Guns and domestic violence are a lethal combination: In the last decade in Washington, nearly 400 victims of domestic abuse were killed in shootings.

To get guns out of the hands of known abusers, a new King County task force is working to make sure they surrender their firearms to police.

“Our mission is to ensure that defendants who are subject to protection orders are turning in their firearms, and reducing risk to victims,” said Chris Anderson of the Seattle City Attorney’s Office.

The Regional Firearms Task Force targets people who have been served with domestic violence protection orders, also known as no-contact orders. The orders require the respondent to stay away from the target of their abuse, typically a family member, spouse, boyfriend or girlfriend.

People served with those protection orders are also served with a “weapons surrender order” that requires them to turn all their firearms over to police, or to swear in court that they don’t own firearms. The law exists because national statistics compiled by the American Journal of Public Health show that abuse victims are five times more likely to be killed if their abuser has access to a gun.

Since the task force started enforcing that law in July, the number of guns seized or handed over to police by accused domestic abusers has quadrupled to 129 firearms recovered in a five-month period.

In King County alone, more than one thousand domestic abuse suspects are served with civil “weapons surrender” orders each year. State and federal law bar those people from purchasing or possessing firearms.

In May, however, a KING 5 Investigation revealed that half of the people served with weapons surrender orders did not respond to them. The orders are ignored by most recipients -- respondents often do not show up for hearings at which they are supposed to prove they do not have firearms. Some of those court hearings have 30-40 people scheduled to appear, yet KING saw only three or four respondents show up.

Anderson, of the Seattle City Attorney’s Office, knew the widespread disregard for the law meant that some victims' lives were in danger, so he said he decided to take action.

In May, Anderson convinced Seattle City Councilmembers Sally Bagshaw and Tim Burgess to find $300,000 in the budget to help fund the task force. King County Executive Dow Constantine was persuaded to pledge more than $700,000 in additional funds.

With a $1 million budget, the task force now has prosecutors from Seattle and King County, officers from the Seattle Police Department’s domestic violence unit, and two new “firearms coordinators.”

The task force researches all domestic violence protection orders filed in the county, scanning for any evidence of firearm. Members question victims and witnesses to determine if accused abusers are lying about their access to guns. They then present information and evidence to the judge presiding over firearms hearings.

The death of Tabitha Apling last year is an example of what is at stake. The 32-year-old Federal Way mother was gunned down by her abusive ex-boyfriend 12 days after she got a protection order against him.

Apling’s mother, Kathy Gach, says the boyfriend pulled the gun from a shoebox in his closet.

She wonders if things might have been different if authorities had relied on something more than an “honor system” for abusers to give up their guns.

“’Do you have a gun?
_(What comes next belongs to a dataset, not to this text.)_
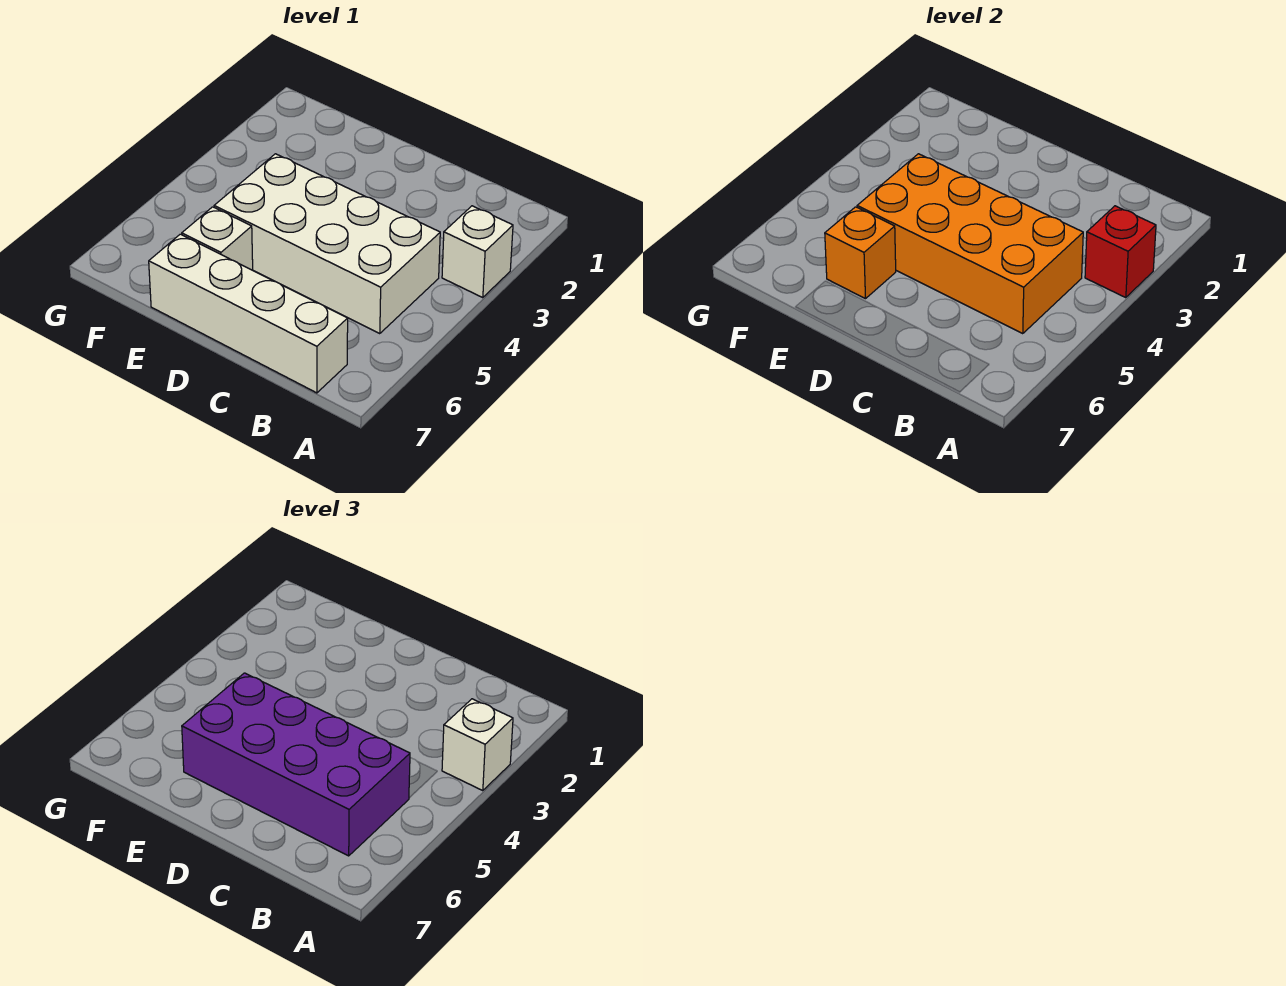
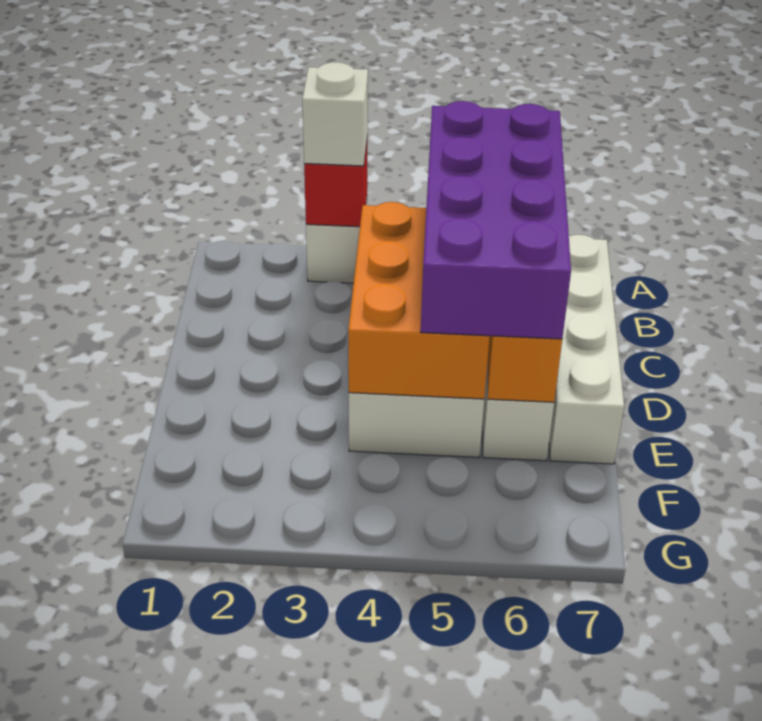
orange 2x4 brick [857,154,1083,334] -> orange 2x3 brick [348,202,490,399]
Oh no, I don’t have a gun.’ I mean who is gonna say, ‘Oh yeah, I have a gun. I’ll give it to you,’” Gach said incredulously. “But they need to go further. They need to investigate it. They need to find out from the victim if there’s a gun. Sister. Brother. Friends. Have you seen a gun?”

Now, in King County at least, those questions are being asked.

Seattle Police Department Domestic Violence Unit Sgt. Dorothy Kim led KING 5 into the police property room where more than 20 firearms seized by her department are in storage. The weapons include a Glock handgun, an AR-15, bolt action rifles, and a revolver with a scope.

They are all guns that accused abusers denied owning, until police and prosecutors started asking them deeper questions and, in one case, obtaining a search warrant.

“A year ago, none of these guns would have been recovered. We would never have done the search warrant. We would never have done the search warrant. We would never have even looked to see if a weapons surrender order had been issued,” Kim said.